### DATA PROVIDED
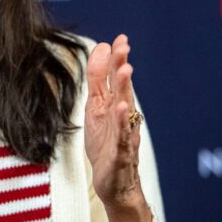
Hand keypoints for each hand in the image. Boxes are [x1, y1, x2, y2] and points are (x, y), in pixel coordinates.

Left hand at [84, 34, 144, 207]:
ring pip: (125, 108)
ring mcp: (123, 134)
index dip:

...

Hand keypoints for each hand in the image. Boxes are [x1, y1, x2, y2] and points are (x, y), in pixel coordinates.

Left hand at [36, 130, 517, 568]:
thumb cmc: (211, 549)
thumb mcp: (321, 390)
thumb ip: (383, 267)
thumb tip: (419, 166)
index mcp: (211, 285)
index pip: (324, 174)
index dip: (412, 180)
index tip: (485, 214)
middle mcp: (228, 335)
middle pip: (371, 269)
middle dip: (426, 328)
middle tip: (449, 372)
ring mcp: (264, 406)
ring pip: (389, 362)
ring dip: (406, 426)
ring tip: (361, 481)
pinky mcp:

### WORK TO COMPLETE
Go through the records above and return every line that holds the string "hand".

### ANSWER SPACE
Hand keypoints for each hand in the image. Boxes are [x1, y1, x2, y2] and points are (x, y), in pixel coordinates.
Left hand at [84, 34, 144, 207]:
Hand keypoints for each hand in the image. Boxes are [x1, y1, x2, y2] and points are (x, y), in pixel coordinates.
Left hand at [36, 130, 517, 568]:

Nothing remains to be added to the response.